Abordée à l'occasion du Grenelle de l'environnement par le groupe de travail Biodiversité, l'annulation du projet n'a pourtant pas suscité de consensus lors des débats. Une mission d'inspection a donc été lancée en décembre dernier par Jean-Louis Borloo, Ministre de l'Ecologie, du Développement et de l'Aménagement durables, et Michèle Alliot-Marie, Ministre de l'Intérieur, de l'Outre-Mer et des Collectivités Territoriales. Cette mission a notamment conclu qu'aucun argument majeur et décisif, pour un refus, ne peut être invoqué à partir du dossier de demande (sérieux et assorti de normes environnementales sévères) et des procédures menées à leur terme plutôt correctement conduites. Cette position plutôt favorable au projet a été contrebalancée par la note d'analyse du Museum National d'Histoire Naturelle (MNHN) qui précise que quelles que soient les mesures de réduction d'impact de l'exploitation industrielle prévue, celle-ci détruira bien sûr les sites concernés ; au-delà de la concession, elle affectera indubitablement aussi l'intégrité écologique, spécifique et génétique du massif de Kaw sans retour à l'état initial.
Ainsi, bien que le dossier soit complet sur le plan technique et réglementaire, le Président n'a pas souhaité donner l'autorisation d'exploitation. Conformément aux conclusions du Grenelle de l'environnement, nous avons réalisé une analyse très approfondie de ce dossier. Il est apparu que le site de la montagne de Kaw est doté d'une richesse biologique exceptionnelle, et peut même être considéré comme un sanctuaire naturel. Malgré la qualité du projet du groupe Iamgold, ce projet ne peut être conduit à un tel endroit, a déclaré Jean-Louis Borloo.
Cette décision a, très logiquement, ravi les associations environnementales. Ce NON est le premier jalon pour mettre un terme à la fièvre de l'or qui ronge la Guyane depuis si longtemps, au détriment de la nature et de ses habitants, estime la fédération France Nature Environnement. Pour le WWF, le fait de ne pas autoriser l'ouverture de la mine va permettre de retrouver une cohérence sur ce territoire, avec la politique déjà engagée par l'Etat et les collectivités locales pour la conservation et la valorisation du patrimoine naturel.
En revanche, les opérateurs miniers ont fait part de leur totale désapprobation. La société Iamgold a rappelé que le Camp Caïman est un projet de mise en valeur recelant environ 1,1 million d'onces d'or et qu'à travers le processus de demandes de permis, la Compagnie a satisfait à toutes les exigences légales, techniques et environnementales, incluant des audiences publiques exhaustives et des consultations populaires.

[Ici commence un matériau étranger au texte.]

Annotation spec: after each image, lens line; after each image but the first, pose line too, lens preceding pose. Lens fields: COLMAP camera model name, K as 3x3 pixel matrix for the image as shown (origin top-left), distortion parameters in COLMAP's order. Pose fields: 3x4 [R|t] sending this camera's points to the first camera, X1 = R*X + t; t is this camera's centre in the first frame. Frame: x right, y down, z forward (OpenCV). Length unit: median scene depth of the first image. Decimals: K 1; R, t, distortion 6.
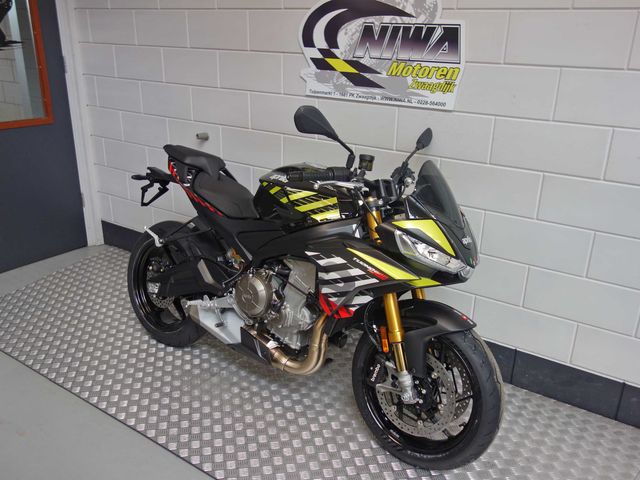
lens RADIAL K [[565.4, 0, 320.0], [0, 565.4, 240.0], [0, 0, 1]] dist [0.006138, -0.010490]
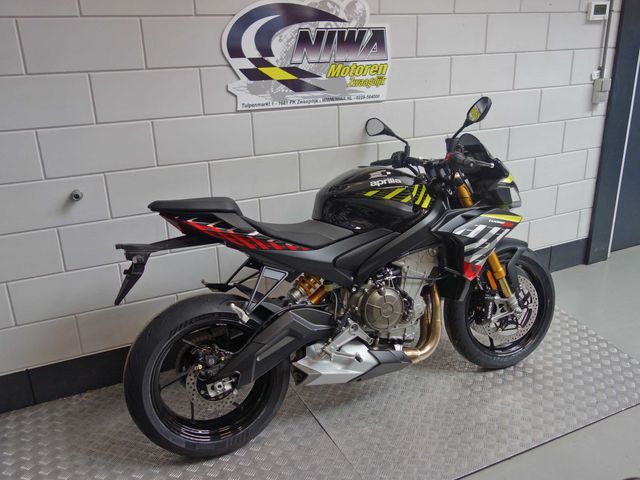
lens RADIAL K [[565.4, 0, 320.0], [0, 565.4, 240.0], [0, 0, 1]] dist [0.006138, -0.010490]
pose [[0.494782, -0.322376, 0.807009, -0.930982], [0.336948, 0.927167, 0.163791, -0.209112], [-0.801035, 0.190879, 0.567370, 0.524623]]
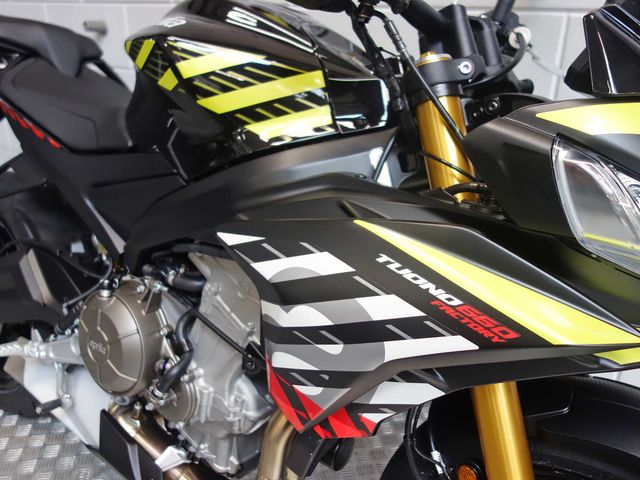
lens RADIAL K [[565.4, 0, 320.0], [0, 565.4, 240.0], [0, 0, 1]] dist [0.006138, -0.010490]
pose [[0.999958, -0.004294, -0.008052, 0.028344], [0.004613, 0.999191, 0.039951, 0.011132], [0.007874, -0.039986, 0.999169, 0.617853]]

Nous croyons fermement que le projet Camp Caïman aurait catalysé le développement économique dans la région de la Guyane française et aurait constitué un modèle d'exploitation minière en matière de responsabilité sociale et environnementale en France, estime Joe Conway, président et chef de la direction. Selon l'AFP, le groupe aurifère canadien Iamgold a laissé entendre qu'il pourrait déposer un recours.
Conscient des conséquences économiques de l'arrêt du projet, le Président de la République a assorti sa décision du souhait de développer une exploitation des ressources aurifères compatibles avec la préservation des richesses de biodiversité de la Guyane. Il a donc appelé à la mise en place d'un schéma départemental d'orientation minière et d'aménagement dans les plus brefs délais. Ce schéma permettra de délivrer des autorisations d'exploitation dans des conditions acceptables par tous, explique le communiqué de l'Elysée. Estimant que la Guyane, berceau d'une biodiversité exceptionnelle à l'échelle planétaire, a besoin d'explorer des voies nouvelles qui concilient enfin développement économique et respect de l'environnement, Nathalie Kosciusko-Morizet a soumis au Président de la République et au Premier ministre des propositions concrètes qui répondent à ces deux impératifs. Cinq pistes sont envisagées. Elles ont pour dénominateur commun l'exploitation durable des ressources de la biodiversité (pharmacopée, écotourisme, biocarburant de la 2ème génération, filière bois/énergie, développement maritime et aquaculture).
Pour Bertrand Goguillon du bureau Guyane du WWF-France ce schéma d'orientation répond à la problématique : en Guyane, la prise en compte du patrimoine naturel, des potentiels pour le développement durable (écotourisme) et la cohérence d'aménagement du territoire, ont trop souvent souffert de l'absence d'une véritable politique de planification minière intégrant, comme il se doit, les enjeux de conservation. Il s'agit pourtant là d'un point clef pour l'avenir de la région, explique-t-il.
Le Chef de l'État a prévu de s'exprimer sur ce sujet à l'occasion de son prochain déplacement en Guyane, les 11 et 12 février prochains.